Mr. MacLearn discussed his qualifications for the office. “I believe that I have the integrity necessary for public office. It seems like right now there is a lack of faith and trust in not only the elections process but in government in general.
“Now more than ever, we need people like myself in office to show the public that things can get done in a better way,” he said.
“It isn’t you vs. the government,” Mr. MacLearn said. “We can make changes together. Faith needs to be restored in our government process. It’s not a Republican or a Democrat thing; it’s across the board. Everyone feels disenfranchised by public officials.
“I am willing and able to make things better,” he said.
“Joe Holland has been in office for 20 years going for 24. When you have been in office for that long you become jaded and disconnected from the general populace. Additionally, I am a quick learner. There are going to be things that need to be done in that office that I am able to learn quickly,” Mr. MacLearn said.
The News-Press asked Mr. MacLearn why he felt he was better qualified than the incumbent.
“I didn’t realize this until I started running for this position, but he’s a candidate for the election and he is the one managing the election. He should recuse himself so that there is no conflict of interest even if that conflict of interest is perceived. Being able to have integrity is being willing to say ‘I want to be above reproach.’ I want to take those stances so I am not even able to be perceived as doing something wrong. It’s about restoring public trust. If he isn’t going to take those steps, then I am clearly more qualified than him.”
Mr. MacLearn explained how he would ensure the accuracy, security and transparency of elections. “The first thing to start off is to ensure the accuracy of the voter registration. Right now the methods are very passive. It causes a lot of confusion and waste.

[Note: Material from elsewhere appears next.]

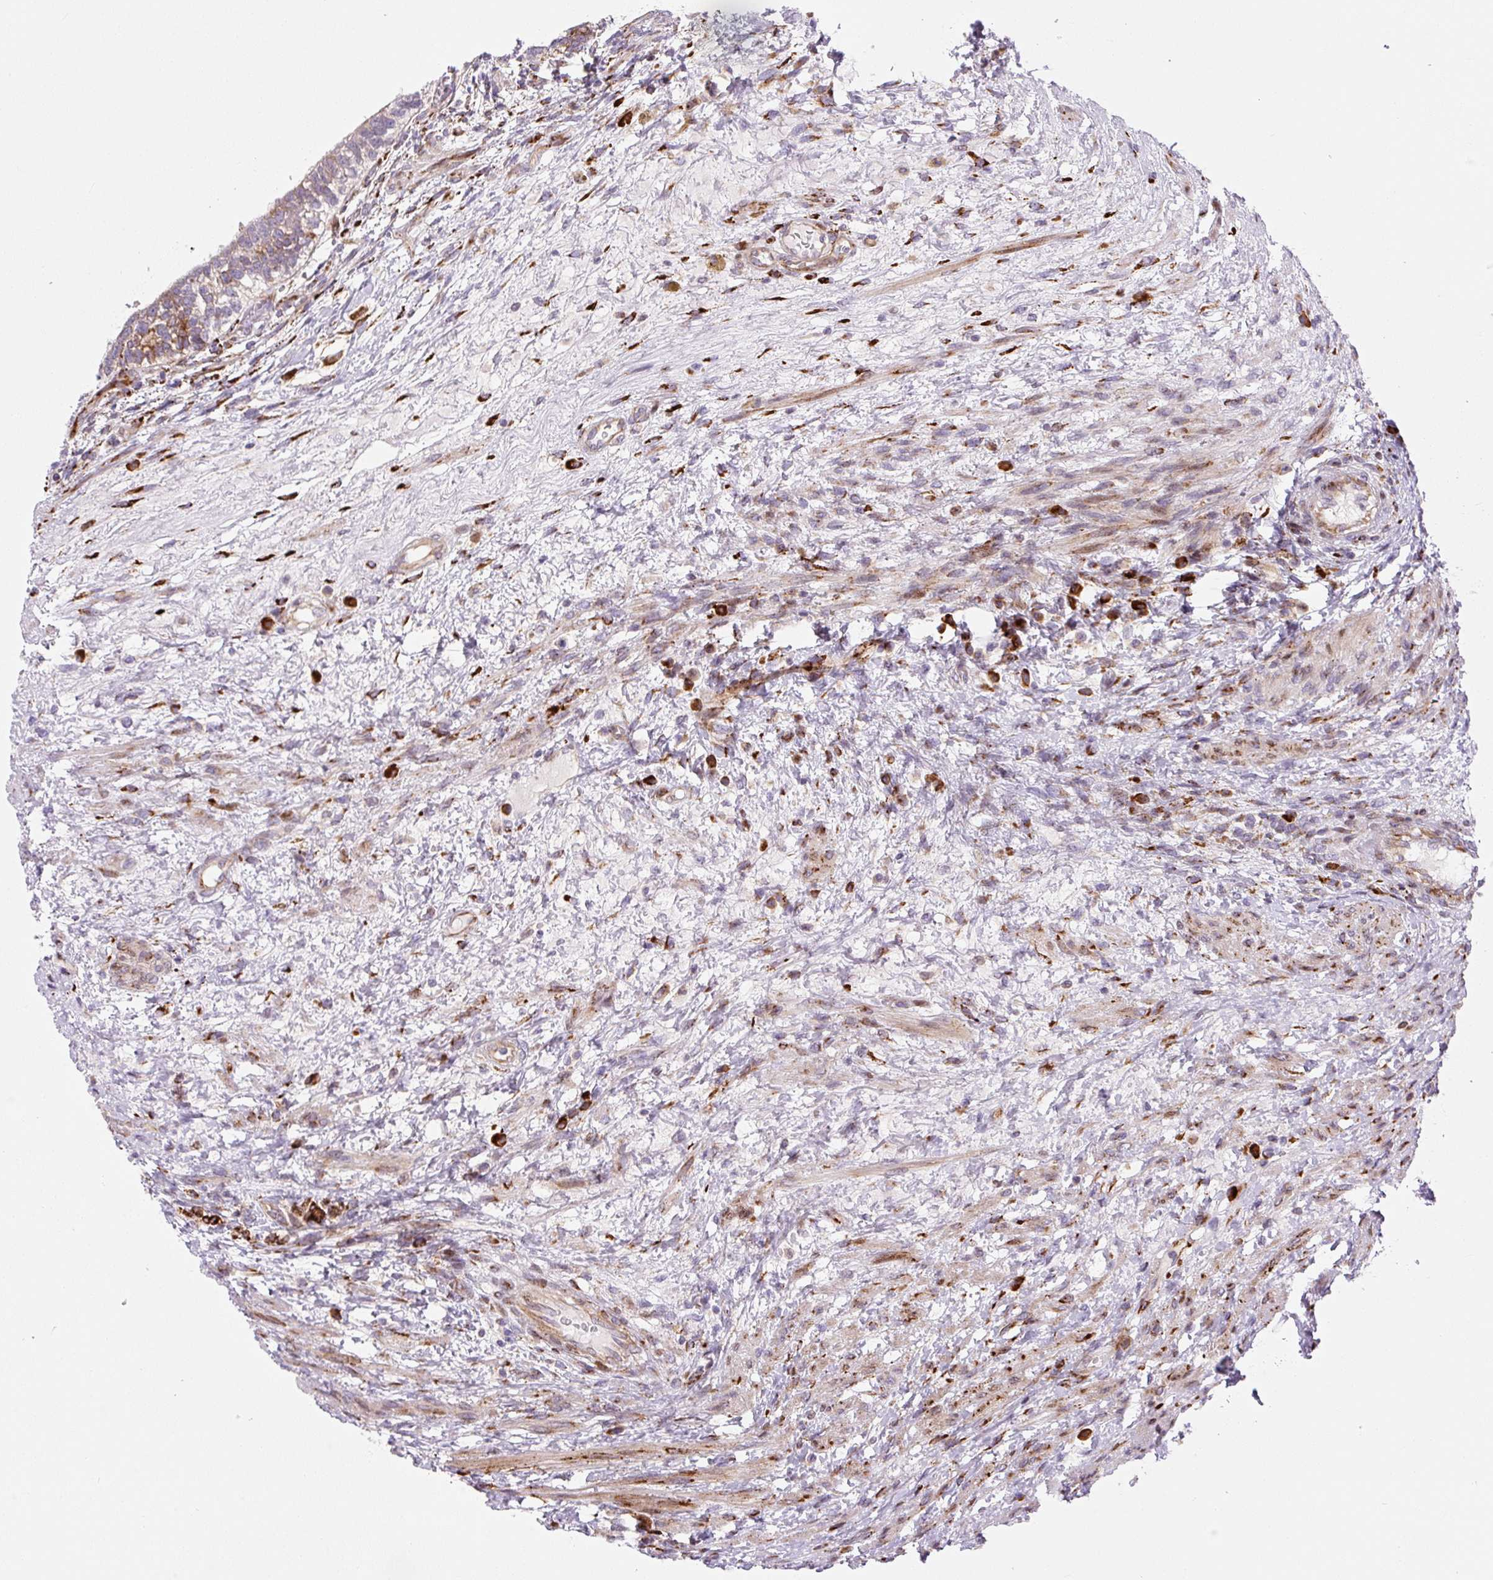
{"staining": {"intensity": "moderate", "quantity": "<25%", "location": "cytoplasmic/membranous"}, "tissue": "testis cancer", "cell_type": "Tumor cells", "image_type": "cancer", "snomed": [{"axis": "morphology", "description": "Carcinoma, Embryonal, NOS"}, {"axis": "topography", "description": "Testis"}], "caption": "A high-resolution photomicrograph shows immunohistochemistry (IHC) staining of embryonal carcinoma (testis), which shows moderate cytoplasmic/membranous staining in about <25% of tumor cells. The staining was performed using DAB (3,3'-diaminobenzidine) to visualize the protein expression in brown, while the nuclei were stained in blue with hematoxylin (Magnification: 20x).", "gene": "DISP3", "patient": {"sex": "male", "age": 26}}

“The process needs to be updated, turning from a passive to an active registration. Including a thorough investigation of change of address registration. We also need to update inter-agency communication,” said Mr. MacLearn.
“The public has a lot of mistrust in the voting system,” said Mr MacLearn.

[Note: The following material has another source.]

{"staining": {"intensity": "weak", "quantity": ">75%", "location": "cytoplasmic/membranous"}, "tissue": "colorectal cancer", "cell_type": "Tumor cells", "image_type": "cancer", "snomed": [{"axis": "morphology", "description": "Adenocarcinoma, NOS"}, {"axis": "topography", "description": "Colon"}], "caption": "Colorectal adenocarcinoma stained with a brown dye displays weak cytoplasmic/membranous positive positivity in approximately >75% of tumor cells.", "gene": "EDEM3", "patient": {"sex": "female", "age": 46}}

The county relies on voting machines. (Ballots are scanned.)
“We need to do a third party audit on the system to restore public trust,” Mr. MacLearn said. “A third-party audit on the system has never been done. We need to do more than 1% manual tabulation (manual counting).”
“If we really want to ensure the accuracy of the voting system, let’s do 100% manual tabulation for an election or two. I don’t think honesty has a price tag to it. The office has a $22 million budget,” said Mr. MacLearn.
He explained that a 100% manual tabulation is not a long-term solution and it is not feasible in the long run, but he believes that it is worth the cost for one or two elections to restore public trust in the election process.
“I am about restoring the public’s trust. I am a big supporter of technology and doing things more efficiently,” said Mr MacLearn.
The News-Press asked Mr. MacLearn how he felt about mail-in ballots.
“It doesn’t matter how I feel because it’s state law. It gets more people involved because the ballot is brought to their doorstep,” Mr. MacLearn said. “There was over 80% voter turnout in the 2020 general election.
“Negatively, it is a lot less secure. There are various points that could be exploited by people with ill intent,” said Mr. MacLearn.
Mr. MacLearn discussed how he would serve in the assessor part of the office:
“I would assess property value as low as legally possible. I want the mentality to be we want to ensure the lowest property tax possible,” he said.
“One thing I can change is to make the property records freely accessible to the public. You currently have to pay to access records and it should be free. It builds trust and transparency,” said Mr. MacLearn.